Holmes Dam/Newfield Street fish ladder next to go
After more than 15 years, more than $10 million dollars, and an almost endless parade of backhoes, excavators and environmentalists, the Town Brook restoration project is one big project short of completion.
Wicked Local Plymouth
By Frank Mand
fmand@wickedlocal.com
Posted Apr. 25, 2015 at 6:00 AM
PLYMOUTH – They really are near the end. After more than 15 years, more than $10 million dollars, and an almost endless parade of backhoes, excavators and environmentalists, the Town Brook restoration project is one big project short of completion.
The emphasis is on big.
As you turn off Summer and on to Newfield Street you pass over the Holmes Dam, and to your right, partially hidden under tree limbs and undergrowth, there is a fish ladder that river herring need to navigate to make it to open water beyond.
If they make it up that ladder there are no obstructions from there to Billington Sea, where the herring’s instincts tell them they should spawn.
But getting past that dam and all the way up that ladder is harder than you might think.
“Last year when I was there I estimated that there were 50,000 herring waiting to get their turn on the ladder,” NOAA Eric Hutchins said this week. “The fish ladder works, but its not efficient enough.”
So the plan is to take the dam and the ladder down, and to excavate the area to the west of Newfield Street with the goal of “naturalizing” the stream bed (now hidden under the ground).
“It’s a big project,” Hutchins said, “probably the most complex of all those undertaken to date. There are abutters, utility lines, a large dam, an active bridge and a skate park.”
As the plan now stands, the skate park will not be affected, and after this project is completed the herring will be home free.
It’s still early though. This last major Town Brook project is now in the design and permitting phase for the dam removal. It will be years before it is completed. It will be expensive. But like the other major projects on Town Brook, it will likely have the financial and technical support of numerous state, federal and private entities.
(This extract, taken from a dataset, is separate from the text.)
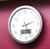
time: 5:12
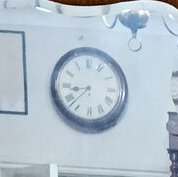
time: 8:37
Among the major environmental organizations that contributed funds and expertise to the Town Brook project in the past: NOAA, the U.S. Fish & Wildlife Service, the Conservation Law Foundation, American Rivers, the Corporate Wetlands Restoration Partnership, the Mashpee Wampanoag Tribe, The Massachusetts Division of Ecological Restoration, the Plymouth Department of Marine & Environmental Management, Restore America’s Estuaries, The Gulf of Maine Council, Mass. Development, Marine Fisheries of Massachusetts, the Community Preservation Act and Plimoth Plantation
Why are state, federal, public and private groups continually ready to step in?
Part of the reason is that this project has a remarkable, historic story to tell involving the Pilgrims, the Wampanoag people, and the industrial foundations of America. But another reason, Hutchins says, is because of the faith that these outside organizations have in Plymouth itself.
“My organization provides funding, and I provide technical assistance for projects from the Canadian Maritimes, to Southern New England,” Hutchins says. “So I can say that when it comes to local funding, the commitment and expertise of staff, and the actual implementation of projects almost no other community even compares to Plymouth, Dave Gould and his department.”
That’s why so many of those organizations will be on hand today (Saturday, April 25) for the ceremony marking the completion of the Plymco Dam removal project, and why there is a Herring Festival this weekend (Saturday and Sunday) when, along with tours, music, and demonstrations, visitors can also help local environmentalists count the herring as they swim upstream.
You might say the entire Town Brook project has been an upstream battle. But finally, after a long swim, the end is in sight.